Gemeinsam engagiert.


Von Urlaub kann keine Rede sein

Von SPe, 11.September.2020

STANDPUNKT von Nadja Stadelmann Limacher

Auf der Strasse durchs Entlebuch bekam ich zu hören „früher ging es auch ohne Vaterschaftsurlaub und es ist etwas geworden aus unseren Kindern“. Dies freut mich für diese Familien, deren Kindern wohl nun flügge sind. Früher blieb die Mutter nach einer Geburt eine ganze Woche im Spital. Sie und ihr Baby wurden rund um die Uhr umsorgt. Kamen die beiden nach Hause, war da möglicherweise noch die Mutter oder Schwiegermutter im gleichen Haus wohnhaft und alle haben mitgeholfen. Früher ja. Heute im Jahr 2020 leben wir andere Familienmodelle und es ist Zeit, dass der Vater eine gewichtigere Rolle spielen darf und auch soll. Da ist ein neues Leben. Was kann es Wichtigeres geben, als diesen Anfang möglichst präsent zu erleben.

Die Schweiz ist europaweit das Schlusslicht in Bezug auf Vaterschaftsurlaub oder Elternzeit. In der Schweiz bekommen Väter bei der Geburt eines Kindes nur einen Tag frei. Also ich habs nicht geschafft, innert diesen 24h zu gebären. Und dann kommt man nach Hause und ist froh um jeden Tag und jede Nacht Unterstützung. Und die nicht von irgendwem. Nicht vom Besuch, nicht von der Schwiegermutter, sondern vom Papa. Er, der da ist und sich um den Besuch kümmert, darauf achtet, dass du dich anständig ernährst und wieder zu Kräften kommst, der die ollen Milchpumpeutensilien sterilisiert. Der einfach da ist für dich, das Baby und allenfalls auch für Geschwister und deren Bedürfnisse! Dies ist streng und von Urlaub kann weissgott nicht die Rede sein.
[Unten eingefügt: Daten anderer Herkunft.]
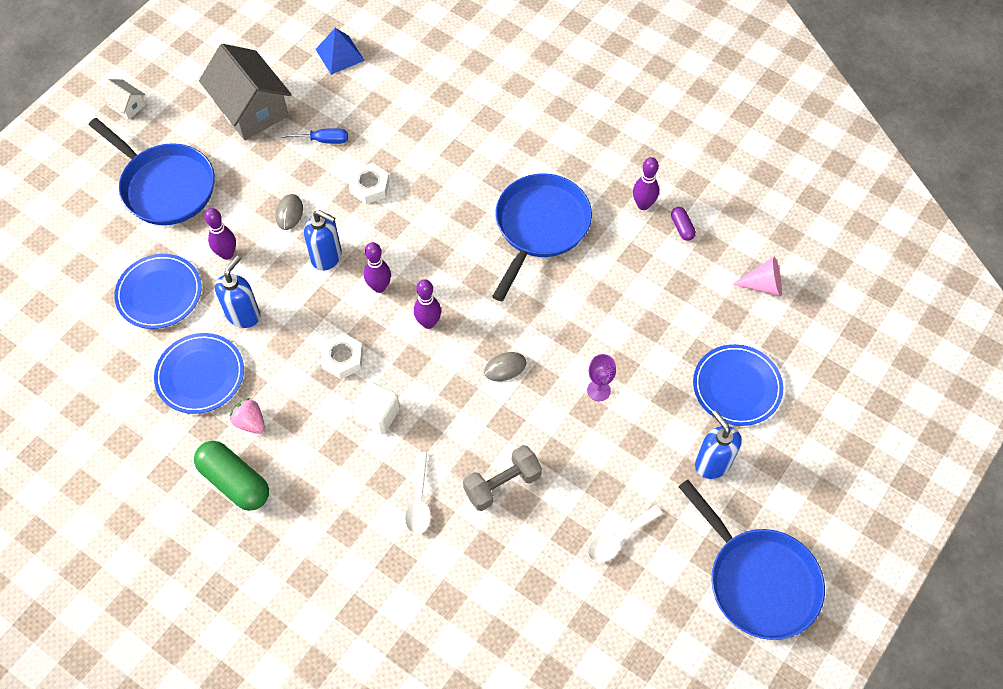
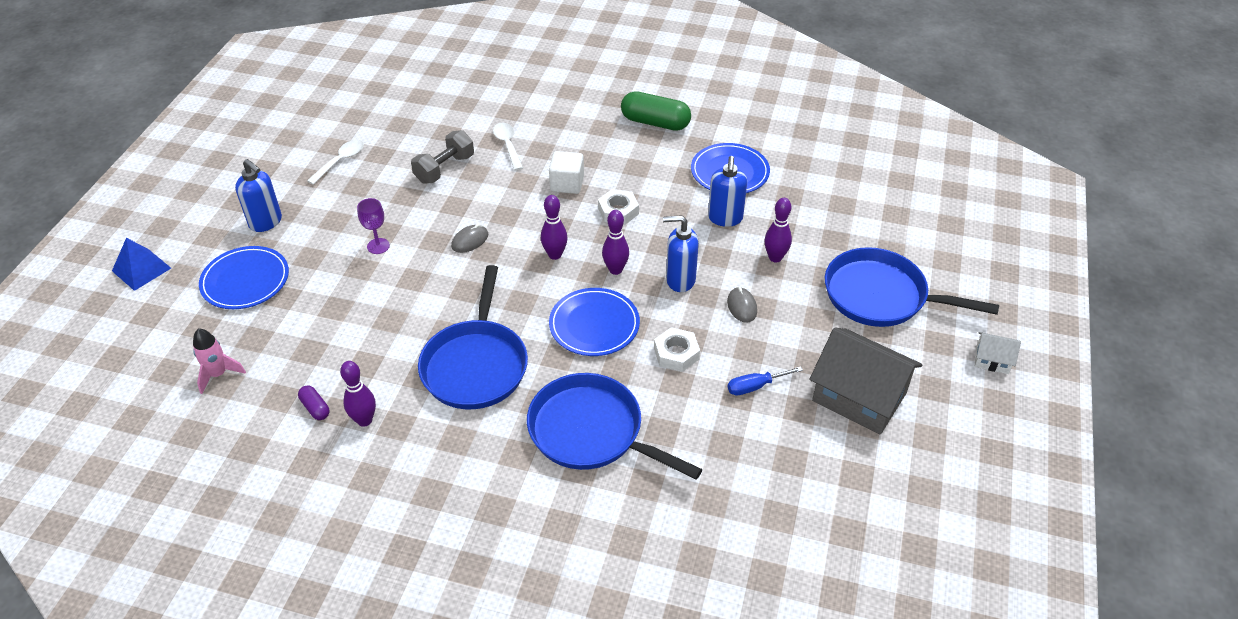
camera: 160 degrees right, 15 degrees down
blue plate [114,254,202,329] -> blue plate moved to [549,288,640,356]
pink strawberry [229,398,265,434] -> none
blue pyramid [315,28,365,75] -> blue pyramid moved to [112,238,171,291]
blue pan [679,479,825,640] -> blue pan moved to [527,373,703,480]
pink cone [732,257,782,296] -> pink rocket [193,328,246,394]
Am 27. September haben wir die Chance, das endlich zu ändern. Es ist unfassbar wenig. Aber besser als nichts! Und selbst diese zwei Wochen werden bekämpft. Traurig aber wahr.
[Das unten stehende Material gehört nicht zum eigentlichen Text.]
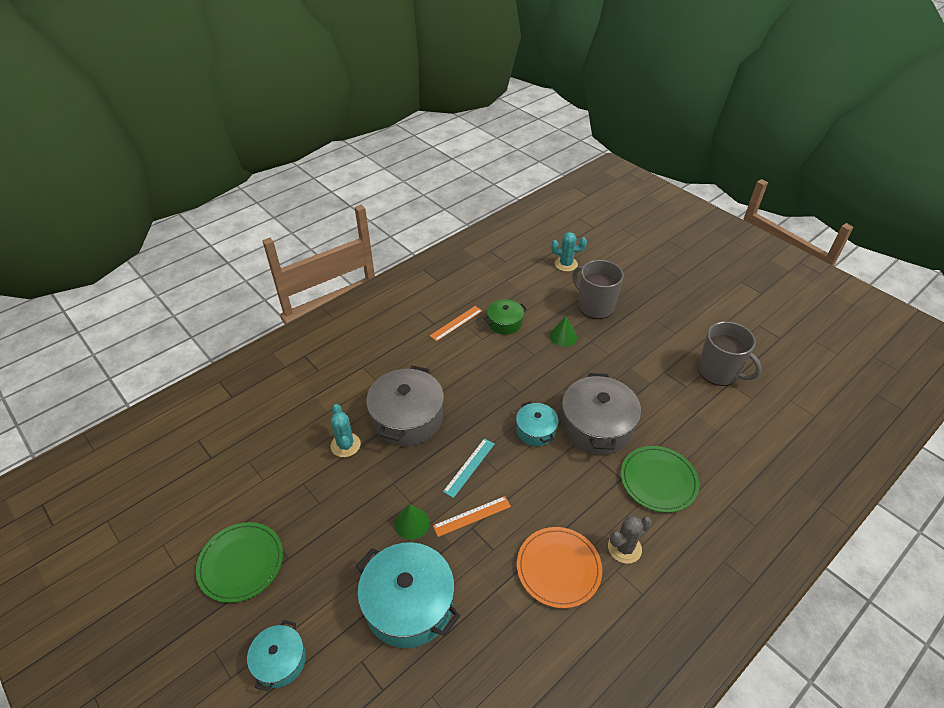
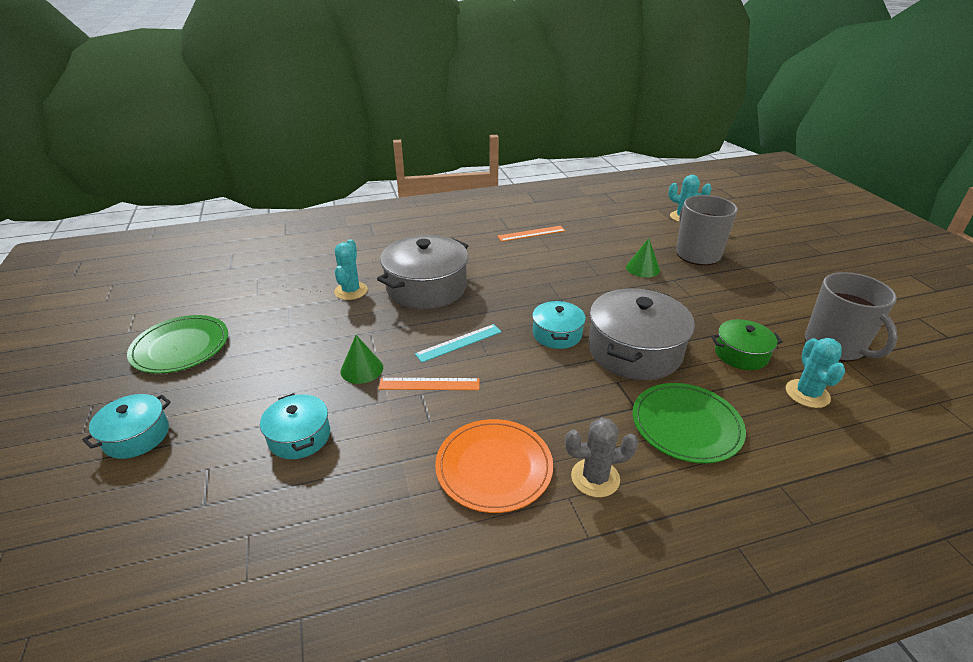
camera: 25 degrees right, 10 degrees down
turquoise pot [356,542,460,648] -> turquoise pot [260,393,330,459], size x0.55
green pot [484,299,527,335] -> green pot moved to [711,319,783,370]
none -> turquoise cactus [786,338,845,408]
Die 14 Tage Vaterschaftsurlaub müssen nicht direkt nach der Geburt und vor allem auch nicht am Stück bezogen werden. Sondern grad dann, wenn es gerade nötig ist. Dann, wenn mindestens zwei Hände und ein offenes Herz fehlen. Dann, wenn eine Brustentzündung im Anmarsch ist oder der Besucheraufmarsch. Dann, wenn man vom Geburtsort nach nur drei Tagen nach Hause geschickt wird und sich erstmal einnistet zu Hause, als neugeborene Familie. Sich in einer komplett neuen Welt zurecht findet, zu der es weder ein Rezept noch einen Plan gibt. Man wird wortwörtlich neu geboren, als Mutter UND als Vater.

Wer die 14 Tage Vaterschaftsurlaub oder einen Teil davon bezieht, erhält 80% des durchschnittlichen Einkommens, höchstens 196 Franken pro Tag. Die ganzen 14 Tagen werden maximal mit 2’744 Franken vergütet. Und wichtig, niemand muss diesen Vaterschaftsurlaub beziehen. Es soll einfach allen überhaupt möglich sein. Und nicht nur den privilegierten und gutverdienenden Vätern. JederMANN.